-- What is expected --
Please report, as a bare number, how many lines below include the string "Riley".

Data extracted from a collection

=== Begin Enclosure ===

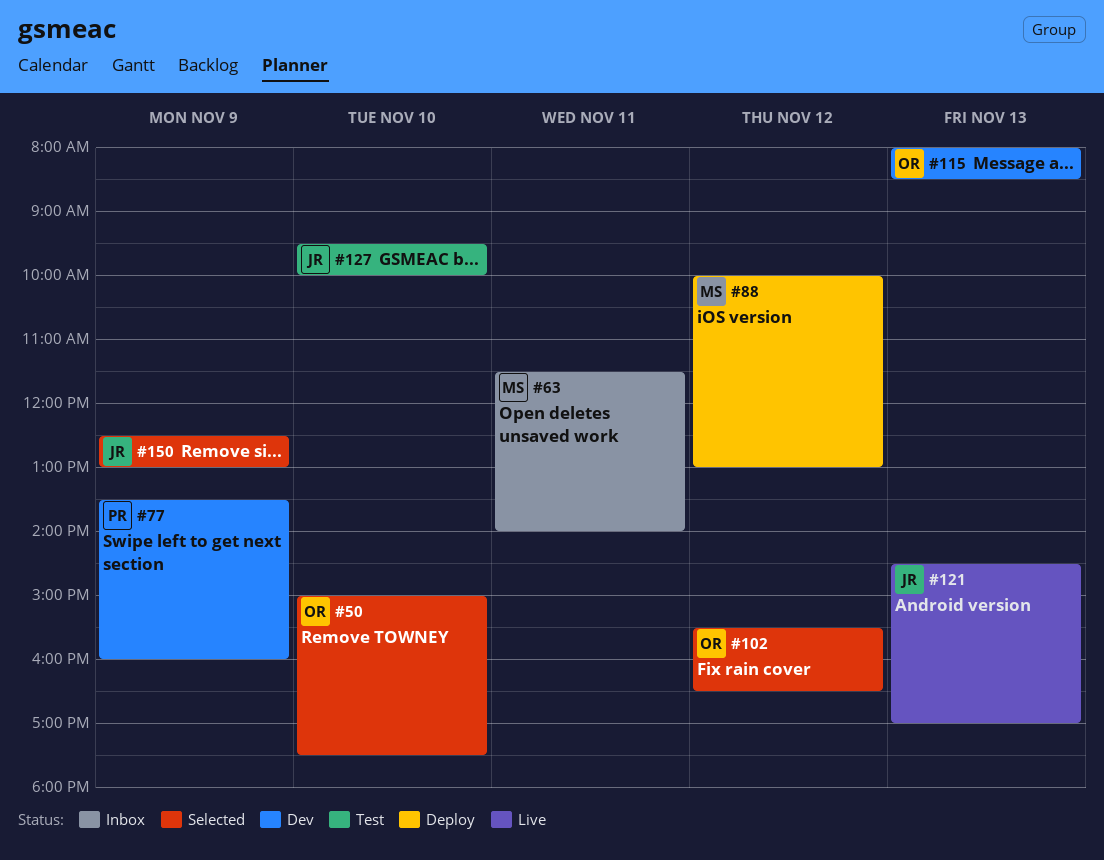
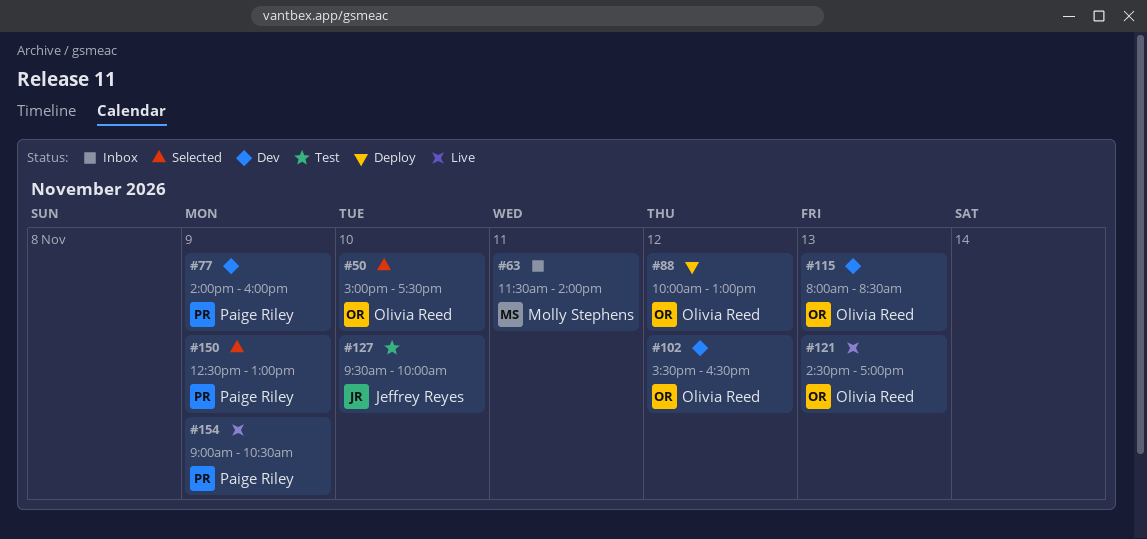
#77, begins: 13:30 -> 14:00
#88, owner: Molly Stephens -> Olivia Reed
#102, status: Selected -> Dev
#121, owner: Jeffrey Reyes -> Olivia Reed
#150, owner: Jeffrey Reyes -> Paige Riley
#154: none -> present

=== End Enclosure ===
=== Begin Enclosure ===

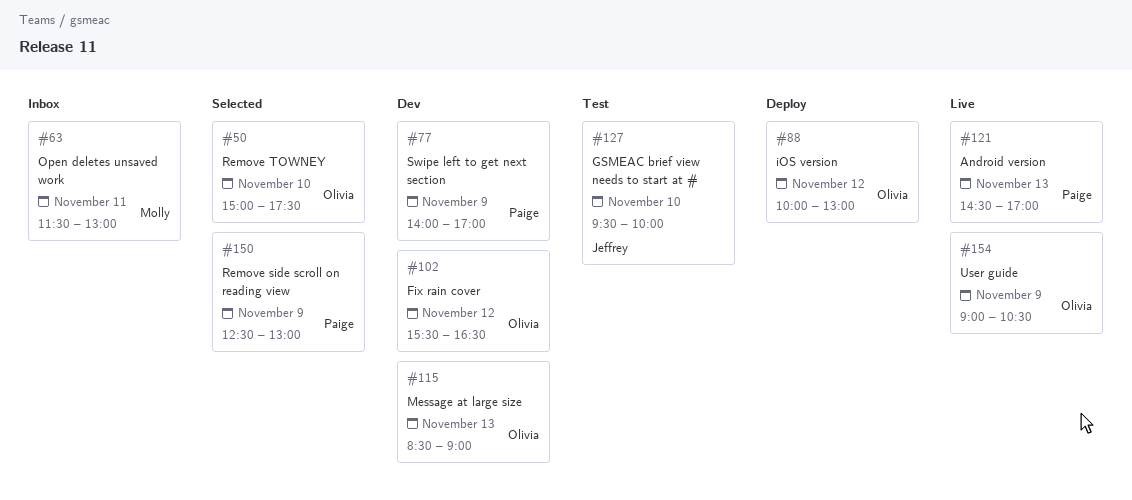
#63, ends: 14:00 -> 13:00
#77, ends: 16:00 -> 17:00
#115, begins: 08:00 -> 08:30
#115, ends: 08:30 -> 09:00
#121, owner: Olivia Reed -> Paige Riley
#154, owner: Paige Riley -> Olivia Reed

=== End Enclosure ===

-- Reply --
3